As a young would-be writer and budding professional Irishman, I was infatuated with The Ginger Man, the comic masterpiece by Irish-American maestro J. P. Donleavy. I must have read it five times or more, enraptured by its picaresqueness and the absurd tenacity of the hero, Sebastian Dangerfield. Much of the book's influence trickled into my own Killoyle (which had several midwives: Donleavy, Flann O'Brien, Kingsley Amis, Laurence Sterne) ... I've always admired old J.P., not only for his talent, but also for his gutsiness, his originality, and his no-bullshit attitude toward life. You don't mess with the guy. Many have tried; all have regretted it.

"I was not going to let anything be done to that book that was detrimental," he says. "That is why I'm a different kettle of fish to most authors. I've never had anything happen in my life, from the literary world, in the way of a pat on the back or encouragement or anything else. All I've ever known are lawyers and litigation and attacks from every source possible."

Some of these were notorious. When Maurice Girodias, owner of the raunchy Olympia Press, published The Ginger Man under the rubric of pornography, Donleavy sued. Girodias filed a countersuit, and he and Donleavy sued each other back and forth until The Olympia Press went bankrupt and Donleavy's wife bought the rights at auction.  

The Ginger Man made him rich. For many years now, he's lived the life of a country squire in Levington Park, a 170-acre working farm in Co. Westmeath, in the heart of rural Ireland. Long before J.P. owned the place, James Joyce stayed at Levington Park while visiting the nearby town of Mullingar. A scene in Stephen Hero, Joyce's sketch for A Portrait of the Artist as a Young Man, describes the manor: "... [A]n odd irregular house, barely visible from the road, and surrounded by a fair plantation.

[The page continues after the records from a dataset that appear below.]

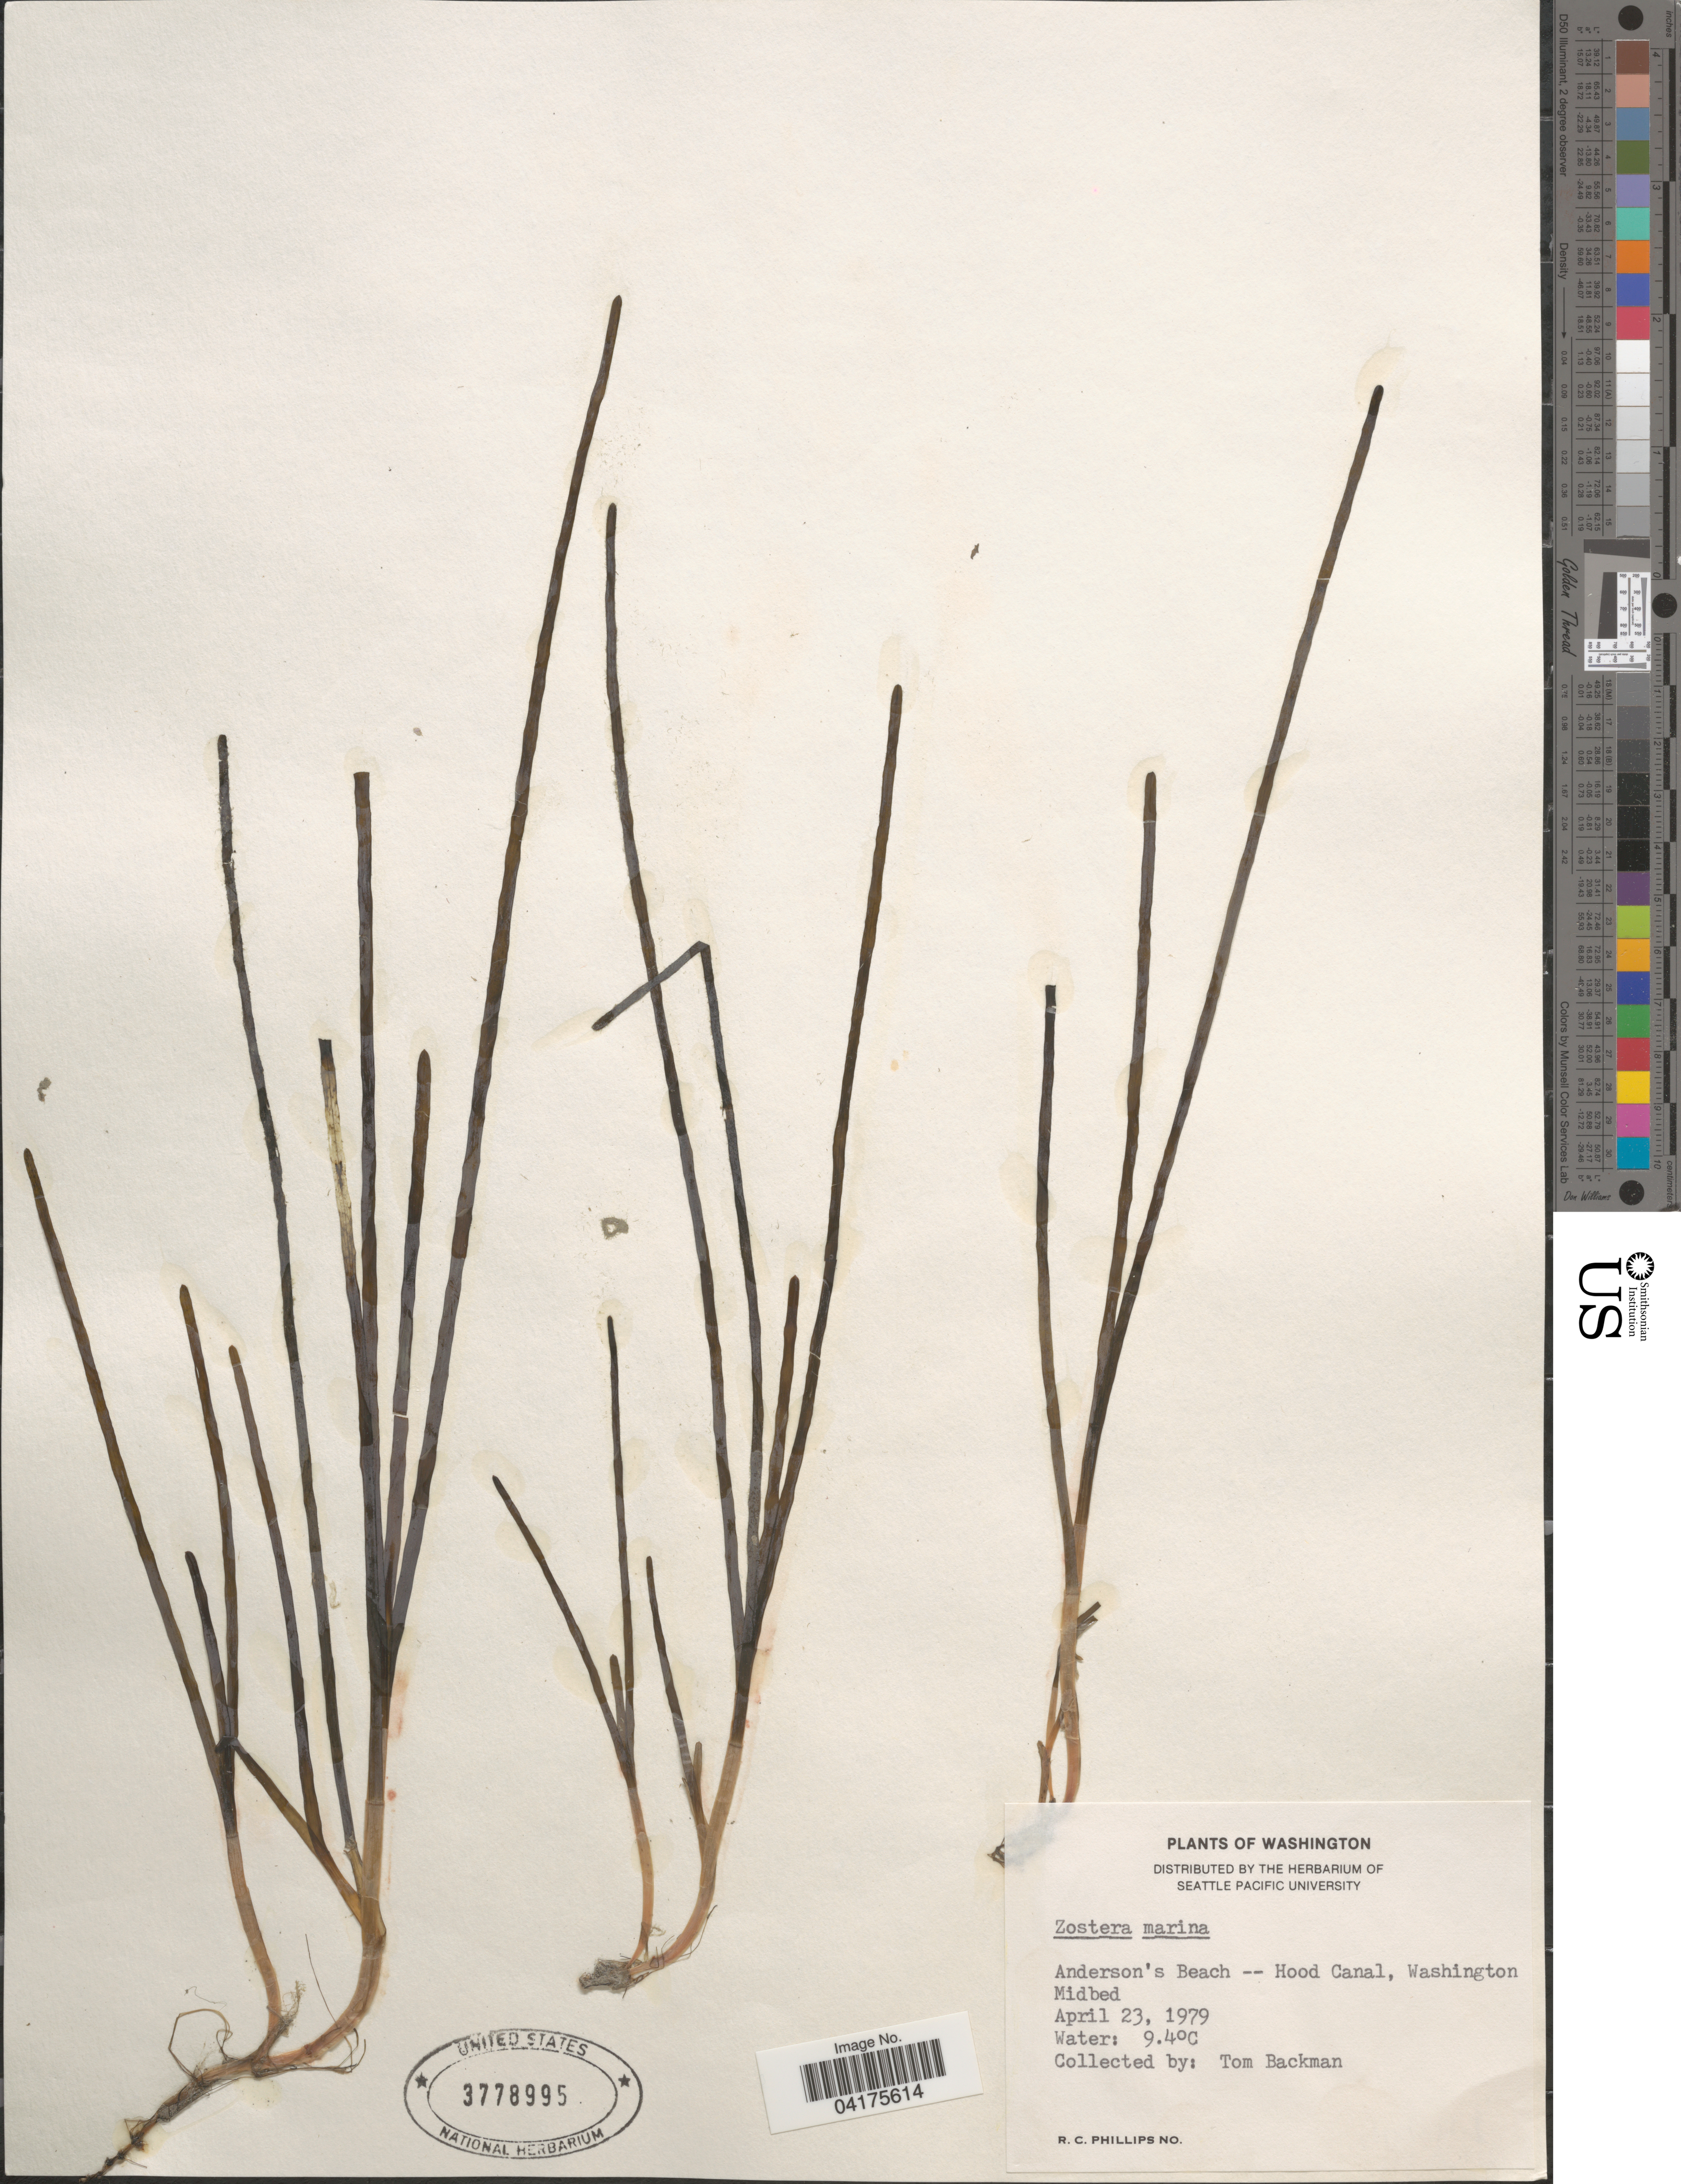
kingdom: Plantae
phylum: Tracheophyta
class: Liliopsida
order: Alismatales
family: Zosteraceae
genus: Zostera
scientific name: Zostera marina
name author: L.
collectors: T. Backman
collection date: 1979-04-23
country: United States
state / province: Washington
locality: Anderson's Beach -- Hood Canal.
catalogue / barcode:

It was reached by an untended drive and the ground behind it thick with clumps of faded rhododendrons sloped down to the shore of Lough Owel. ... "

At 84, a still-hale Donleavy writes, paints, and draws regularly, but most of all he takes his role as gentleman farmer seriously, having proudly declared Levington Park to be the first farm in Ireland to be free of Genetic Modification ("Frankenfood"). Outside his study window, as he writes, 60 to 80 prize cattle, raised for beef, graze on the lush grass of Co. Westmeath, beneath the restless Irish sky. And all thanks to Sebastian Dangerfield, and a will of iron. A lesson to us all.